Work to be completed>
Locate each line in the rows below that contains the word "largest", and copy those lines. Case matters.

Given entries>
------------------------------
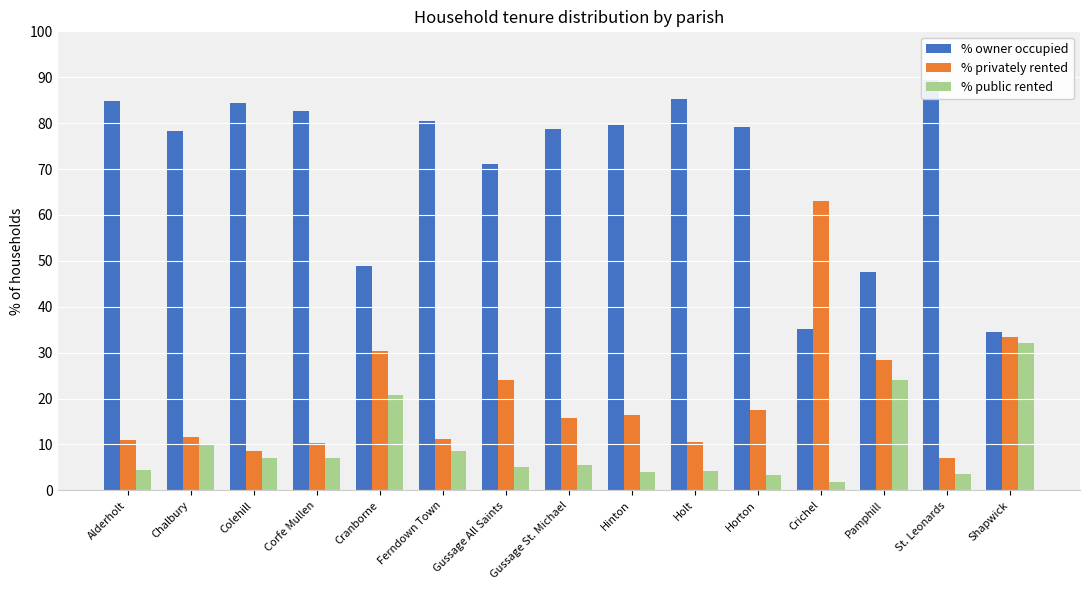

Which series has the widest spread of values?

% privately rented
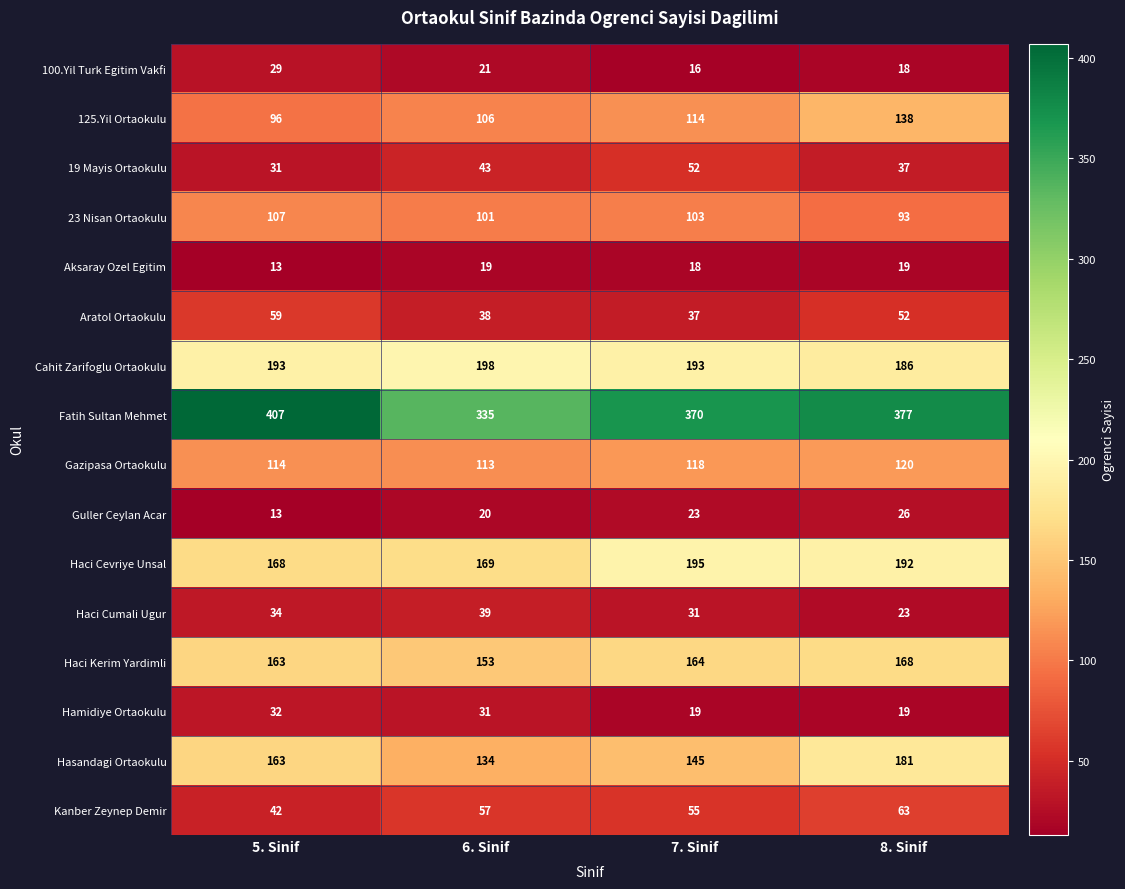

Which label corresponds to the largest value in the chart?

5. Sinif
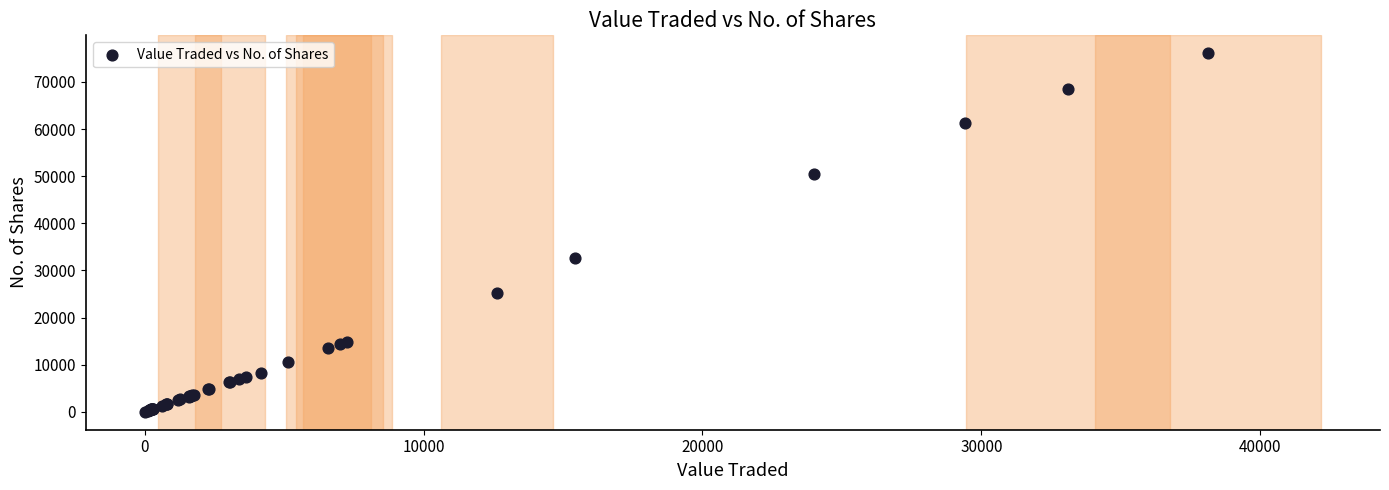

What Y value in the scatter plot is closest to 38038?

32543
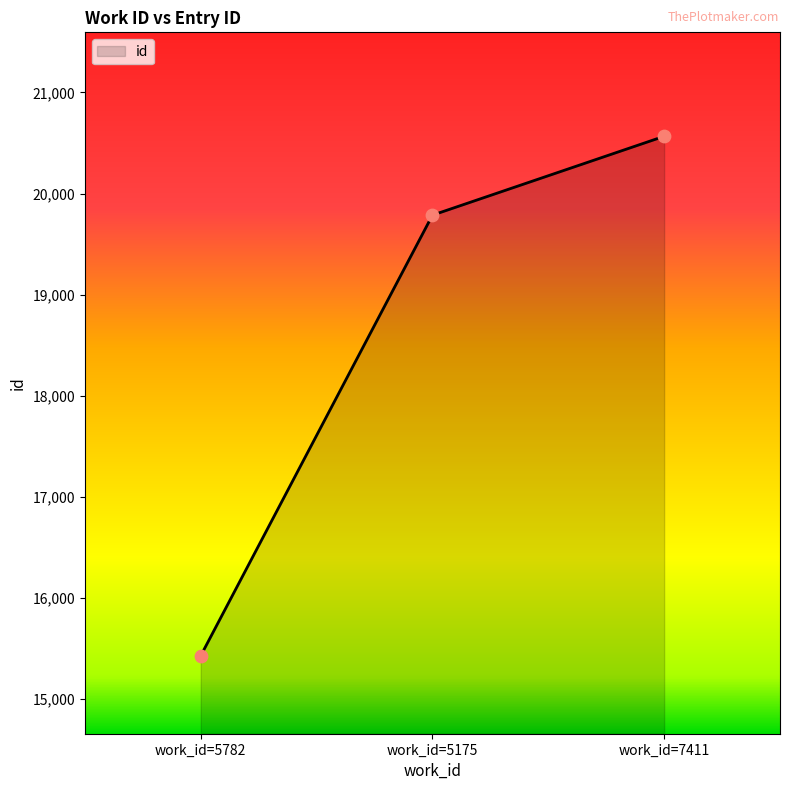

Approximately how many times larger is the value at work_id=5175 compared to work_id=7411?

1.0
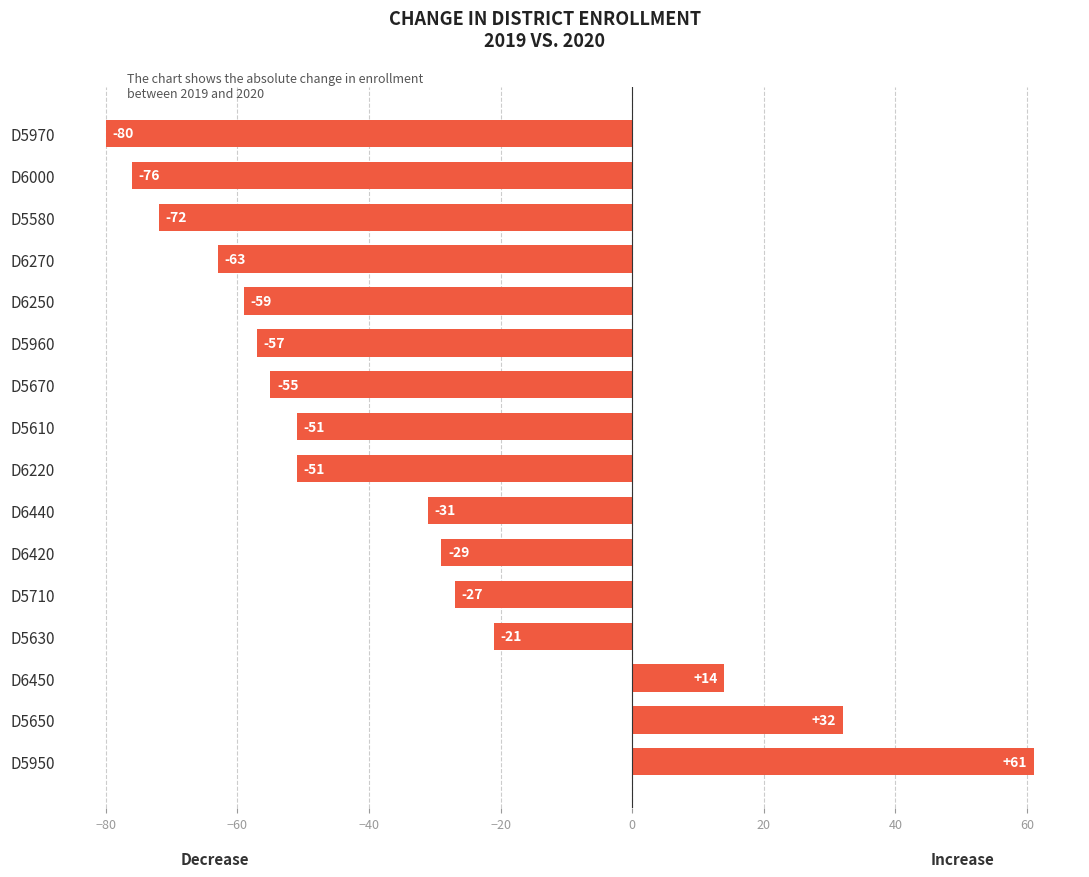

The chart shows a value of -55 at D5670. True or false?

True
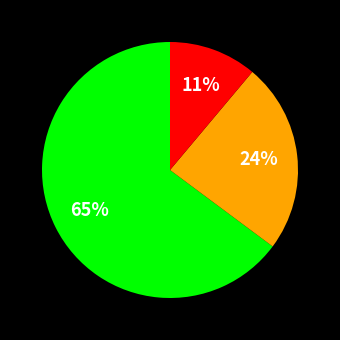

To the nearest percent, what is the difference between the largest and smallest slice percentages?

54%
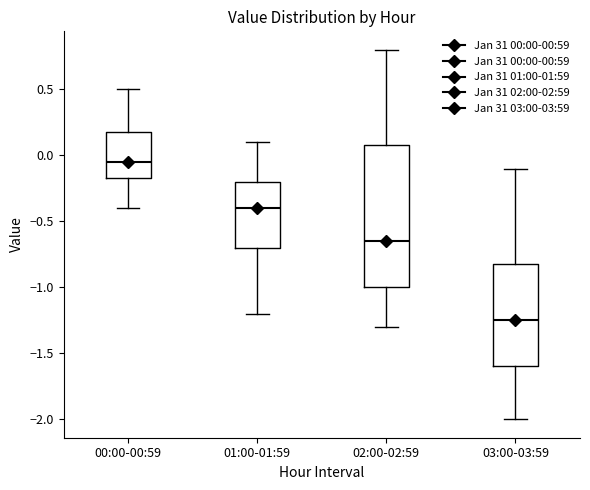

Where does the median line of the box for 01:00-01:59 sit on the y-axis? The values are not printed on the chart, so give them approximately, as read against the axis.

-0.40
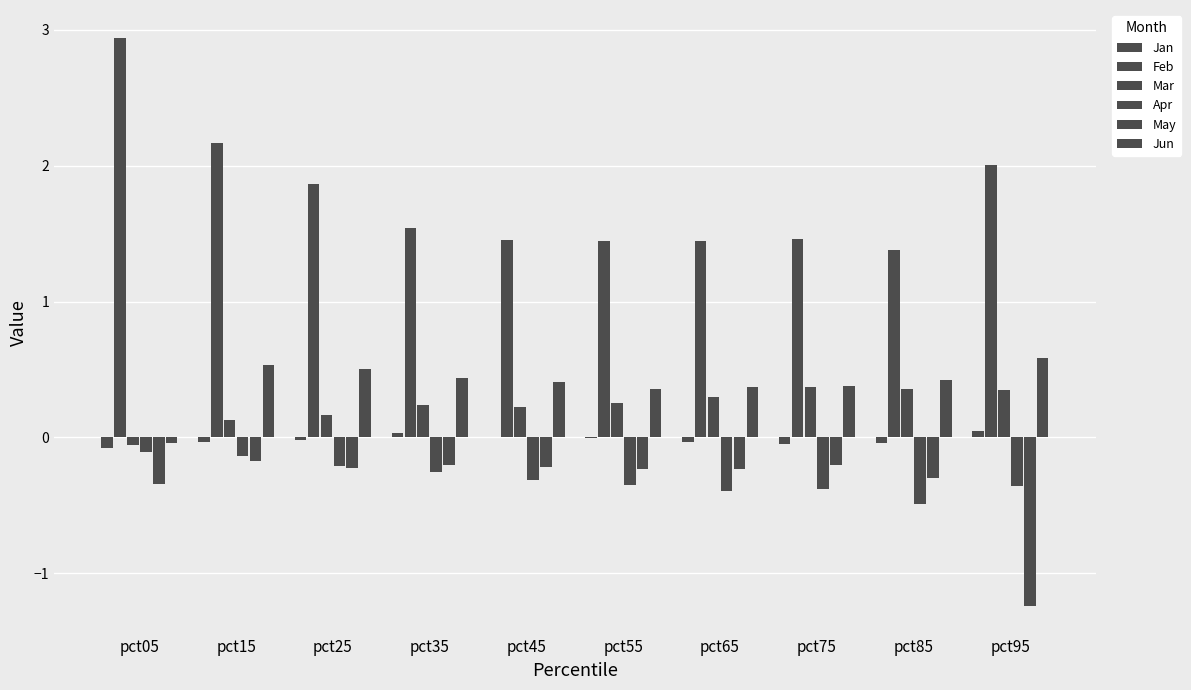

What is the sum of the May values at pct35 and pct15?

-0.4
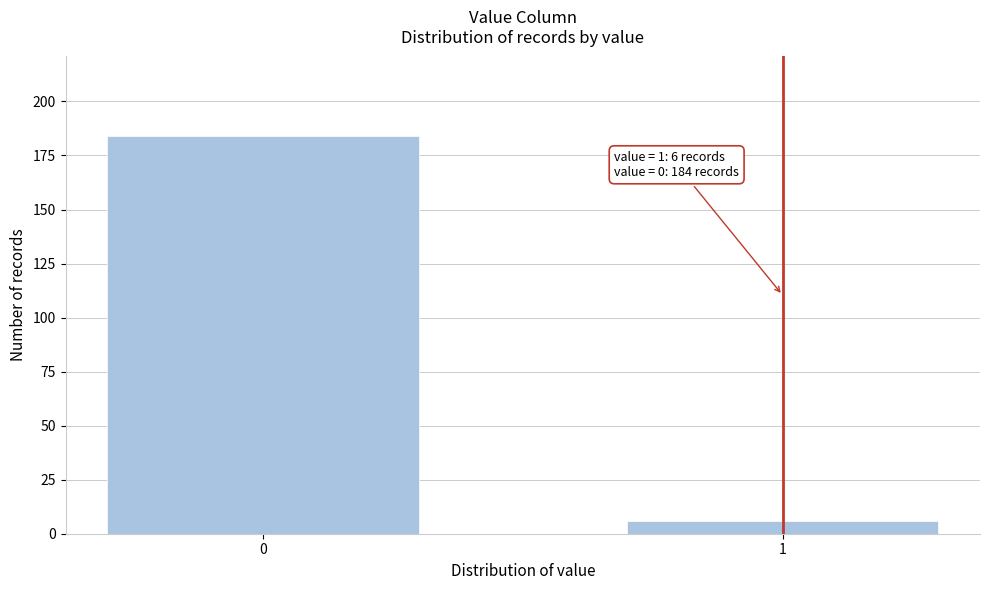

Reading left to right, list all the values displayed in this chart.

0=184	1=6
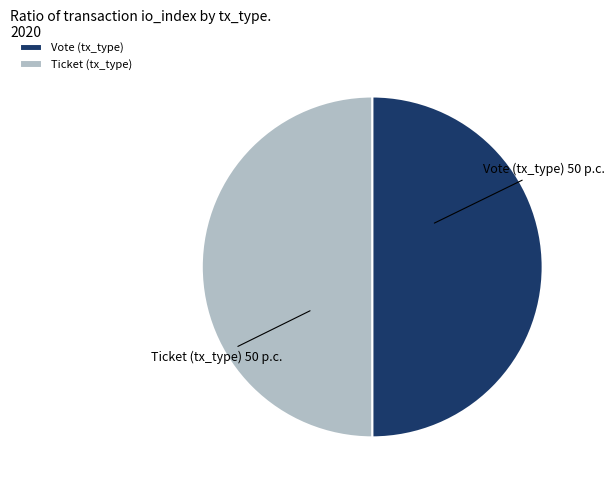

Do Ticket (tx_type) and Vote (tx_type) together represent more than half of the pie?

Yes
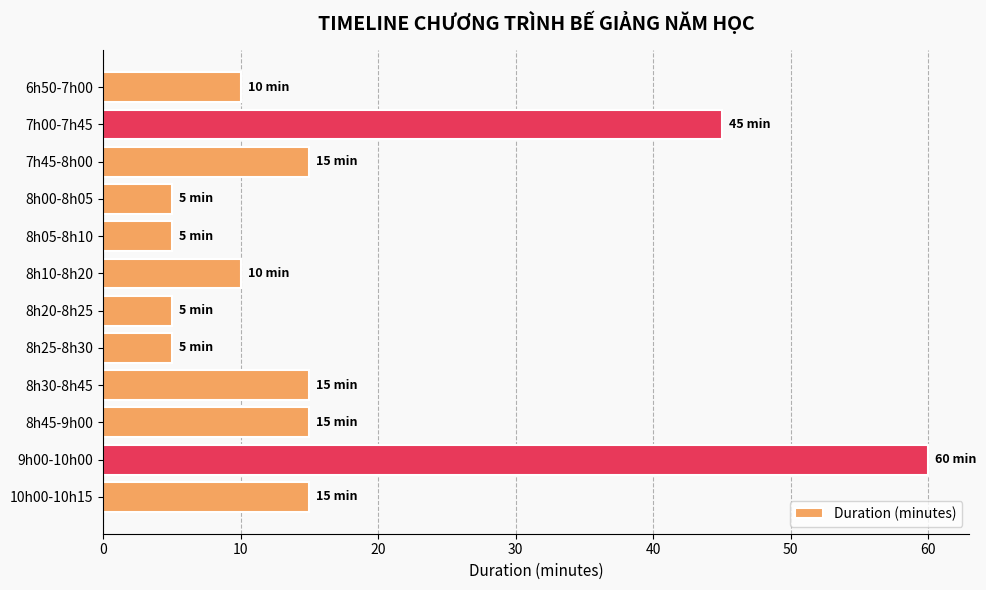

What is the change in value from 8h05-8h10 to 8h10-8h20?

+5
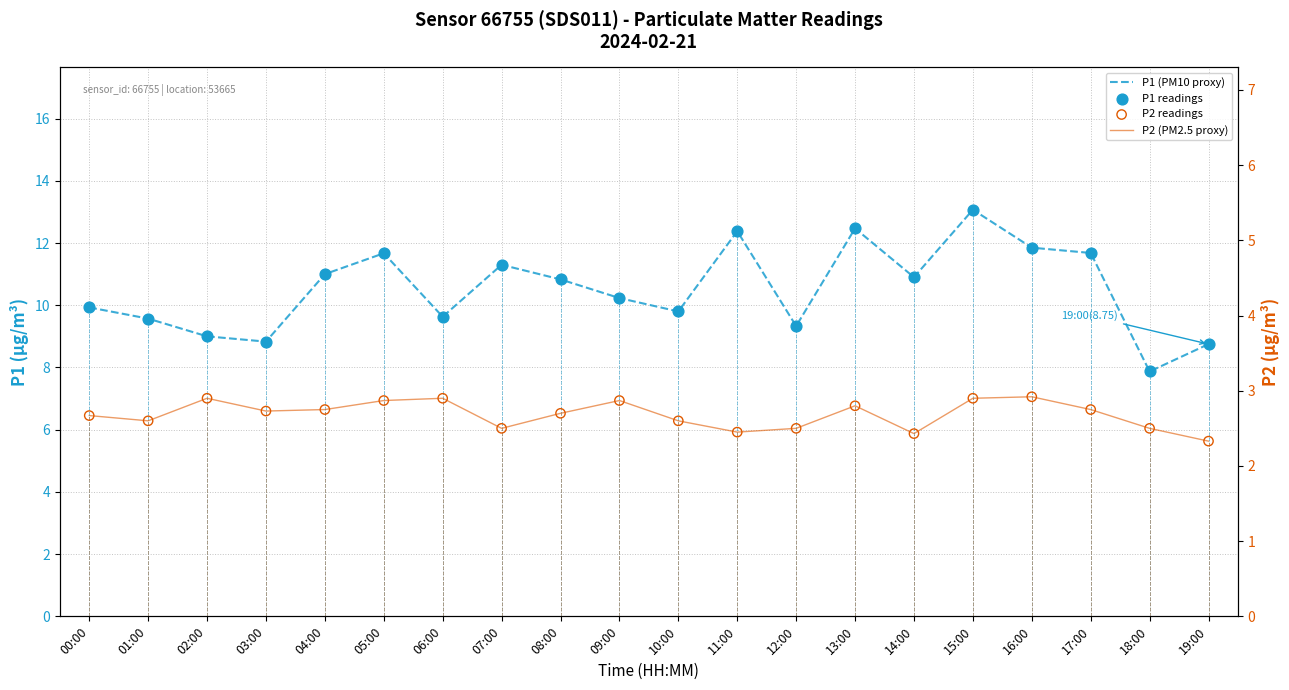

What is the total value across all series at 19:00?

22.2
------------------------------
Exercise solution>
Which label corresponds to the largest value in the chart?
To the nearest percent, what is the difference between the largest and smallest slice percentages?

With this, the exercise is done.